Irland will Schweiz bei Bilateralen II unterstützen
publiziert: Samstag, 18. Okt 2003 / 17:19 Uhr

Dublin - Bundespräsident Pascal Couchepin und Irlands Premierminister Bertie Ahern haben ihren Willen unterstrichen, die Bilateralen II zwischen der Schweiz und der EU noch vor Ende Jahr abzuschliessen. Die beiden Politiker trafen sich am Samstag in Dublin.

Der Bundespräsident Pascal Couchepin hat in Dublin die schwere Aufgabe, die Schweiz in Europa zu intergrieren.
Der Bundespräsident Pascal Couchepin hat in Dublin die schwere Aufgabe, die Schweiz in Europa zu intergrieren.
Alle wünschen sich, dass die Verhandlungen über die Bilateralen II so schnell wie möglich abgeschlossen werden, sagte Couchepin nach dem Treffen vor den Medien. Es bestehe aber immer noch ein gewisses Risiko, dieses Ziel nicht zu erreichen, räumte er im Hinblick auf die EU-Erweiterung auf 25 Länder ein.

Ahern hatte Couchepin um ein privates Gespräch gebeten. Irland übernimmt Anfang nächsten Jahres die EU-Ratspräsidentschaft für ein halbes Jahr. Derzeit hat Italien sie inne.

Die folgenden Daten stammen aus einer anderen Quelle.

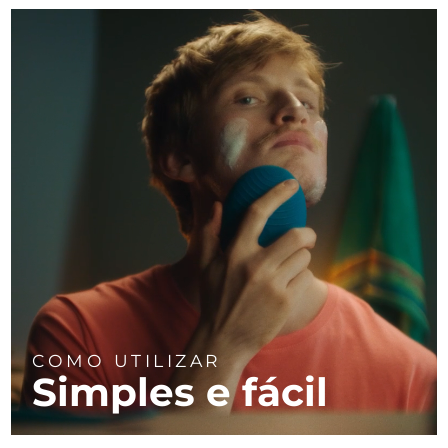
COMO UTILIZAR
Simples e fácil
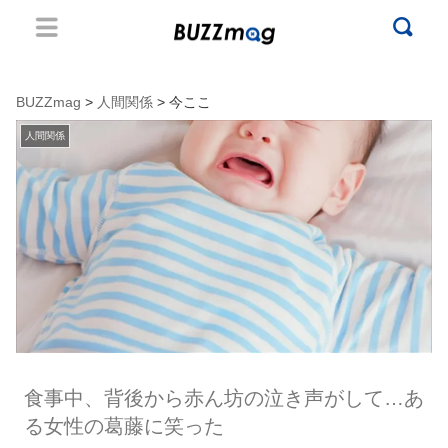
BUZZmag
>
人間関係
> 今ここ
人間関係
食事中、背後から赤ん坊の泣き声がして…あ
る女性の葛藤に笑った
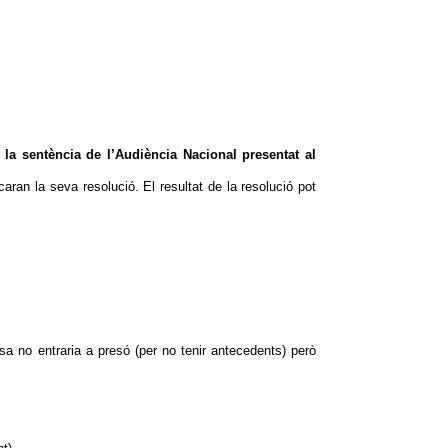
a la sentència de l’Audiència Nacional presentat al
caran la seva resolució. El resultat de la resolució pot
osa no entraria a presó (per no tenir antecedents) però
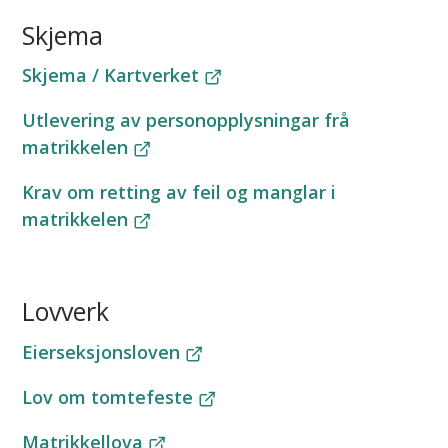
Skjema
Skjema / Kartverket
Utlevering av personopplysningar frå
matrikkelen
Krav om retting av feil og manglar i
matrikkelen
Lovverk
Eierseksjonsloven
Lov om tomtefeste
Matrikkellova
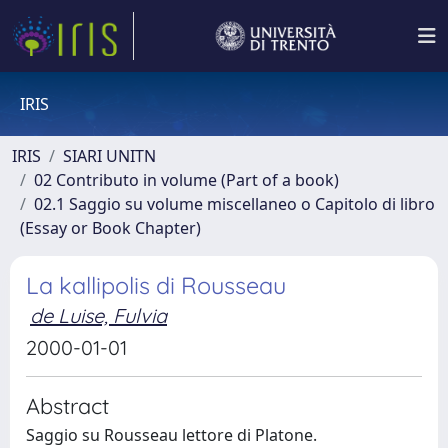
IRIS
IRIS
SIARI UNITN
02 Contributo in volume (Part of a book)
02.1 Saggio su volume miscellaneo o Capitolo di libro
(Essay or Book Chapter)
La kallipolis di Rousseau
de Luise, Fulvia
2000-01-01
Abstract
Saggio su Rousseau lettore di Platone.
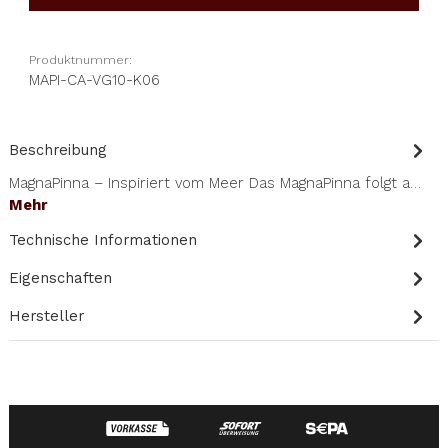
Produktnummer:
MAPI-CA-VG10-K06
Beschreibung
MagnaPinna – Inspiriert vom Meer Das MagnaPinna folgt a…
Mehr
Technische Informationen
Eigenschaften
Hersteller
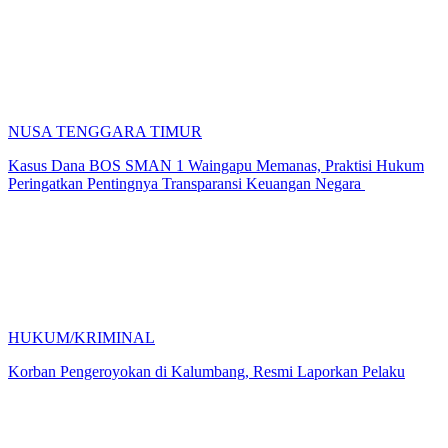
NUSA TENGGARA TIMUR
Kasus Dana BOS SMAN 1 Waingapu Memanas, Praktisi Hukum
Peringatkan Pentingnya Transparansi Keuangan Negara
HUKUM/KRIMINAL
Korban Pengeroyokan di Kalumbang, Resmi Laporkan Pelaku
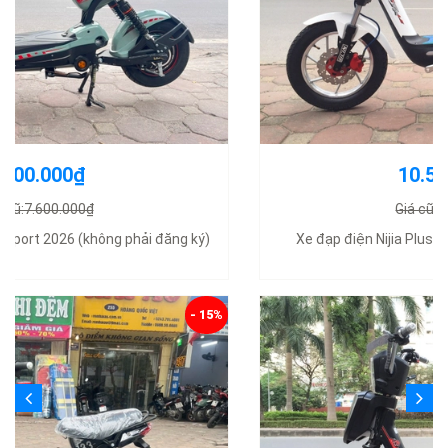
10.500.000₫
Giá cũ:12.000.000₫
Xe đạp điện Nijia Plus nhập khẩu chính hãng 2025
- 12%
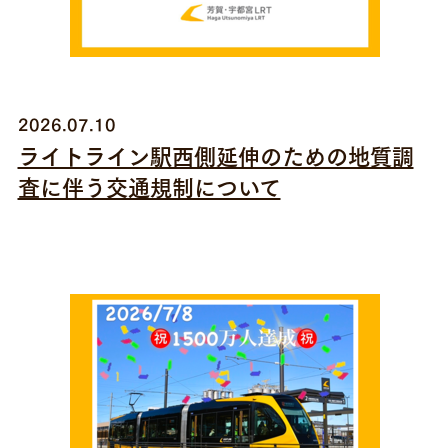
2026.07.10
ライトライン駅西側延伸のための地質調
査に伴う交通規制について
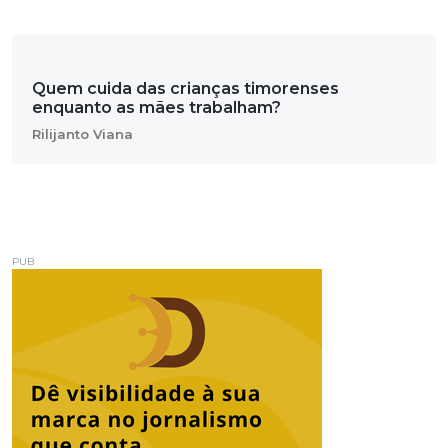
Quem cuida das crianças timorenses
enquanto as mães trabalham?
Rilijanto Viana
PUB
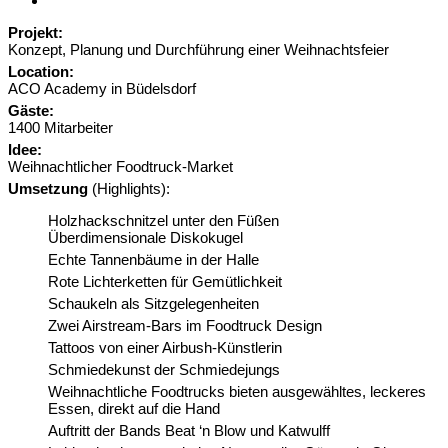
Projekt:
Konzept, Planung und Durchführung einer Weihnachtsfeier
Location:
ACO Academy in Büdelsdorf
Gäste:
1400 Mitarbeiter
Idee:
Weihnachtlicher Foodtruck-Market
Umsetzung
(Highlights):
Holzhackschnitzel unter den Füßen
Überdimensionale Diskokugel
Echte Tannenbäume in der Halle
Rote Lichterketten für Gemütlichkeit
Schaukeln als Sitzgelegenheiten
Zwei Airstream-Bars im Foodtruck Design
Tattoos von einer Airbush-Künstlerin
Schmiedekunst der Schmiedejungs
Weihnachtliche Foodtrucks bieten ausgewähltes, leckeres
Essen, direkt auf die Hand
Auftritt der Bands Beat ‘n Blow und Katwulff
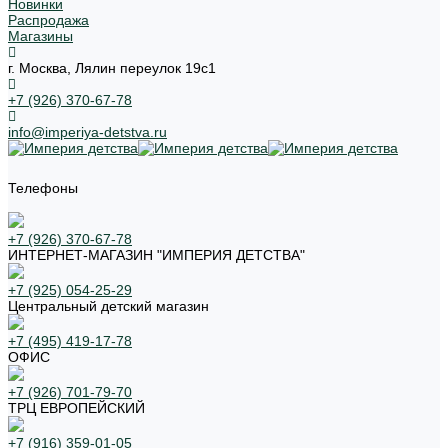
Новинки
Распродажа
Магазины
г. Москва, Лялин переулок 19с1
+7 (926) 370-67-78
info@imperiya-detstva.ru
Телефоны
+7 (926) 370-67-78
ИНТЕРНЕТ-МАГАЗИН "ИМПЕРИЯ ДЕТСТВА"
+7 (925) 054-25-29
Центральный детский магазин
+7 (495) 419-17-78
ОФИС
+7 (926) 701-79-70
ТРЦ ЕВРОПЕЙСКИЙ
+7 (916) 359-01-05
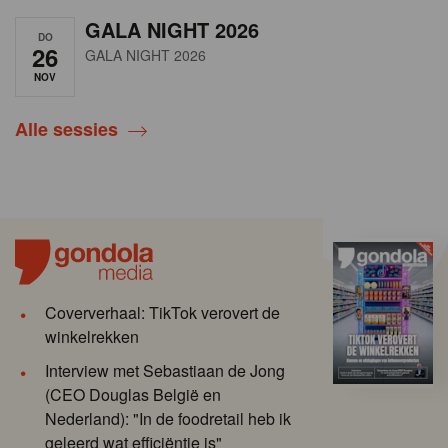
GALA NIGHT 2026
DO
26
GALA NIGHT 2026
NOV
Alle sessies
Coververhaal: TikTok verovert de
winkelrekken
Interview met Sebastiaan de Jong
(CEO Douglas België en
Nederland): "In de foodretail heb ik
geleerd wat efficiëntie is"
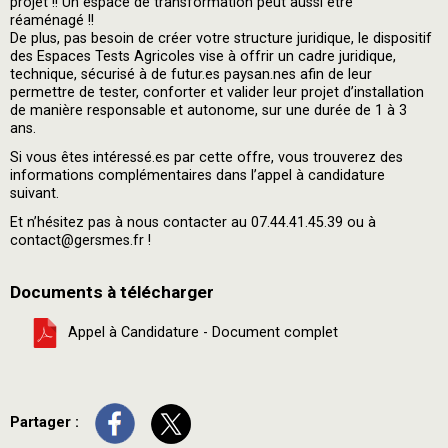
projet !! Un espace de transformation peut aussi être
réaménagé !!
De plus, pas besoin de créer votre structure juridique, le dispositif
des Espaces Tests Agricoles vise à offrir un cadre juridique,
technique, sécurisé à de futur.es paysan.nes afin de leur
permettre de tester, conforter et valider leur projet d’installation
de manière responsable et autonome, sur une durée de 1 à 3
ans.
Si vous êtes intéressé.es par cette offre, vous trouverez des
informations complémentaires dans l’appel à candidature
suivant.
Et n’hésitez pas à nous contacter au 07.44.41.45.39 ou à
contact@gersmes.fr !
Documents à télécharger
Appel à Candidature - Document complet
Partager :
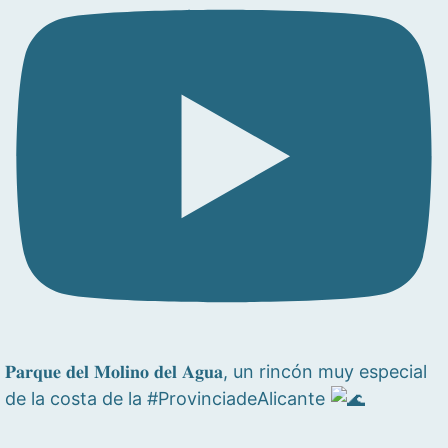
𝐏𝐚𝐫𝐪𝐮𝐞 𝐝𝐞𝐥 𝐌𝐨𝐥𝐢𝐧𝐨 𝐝𝐞𝐥 𝐀𝐠𝐮𝐚, un rincón muy especial
de la costa de la #ProvinciadeAlicante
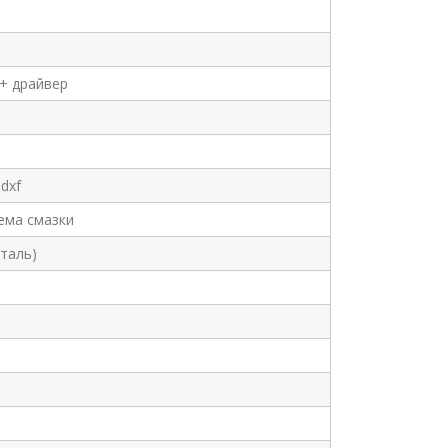
 + драйвер
 dxf
ема смазки
сталь)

Als Nachbarland der Schweiz habe Italien das grössere Interesse am Abschluss der Verhandlungen als Irland, sagte Couchepin weiter. Ahern sicherte dem Schweizer Bundespräsidenten dennoch seine Unterstützung zu, dass die Bilateralen II noch unter der italienischen Ratspräsidentschaft unter Dach und Fach kommen würden.

Auf Wunsch des irischen Premierministers erörterten die beiden Politiker auch die Lage in Nordirland. Couchepin beendete am Samstagnachmittag seinen offiziellen Besuch in Irland und trat die Rückreise in die Schweiz an.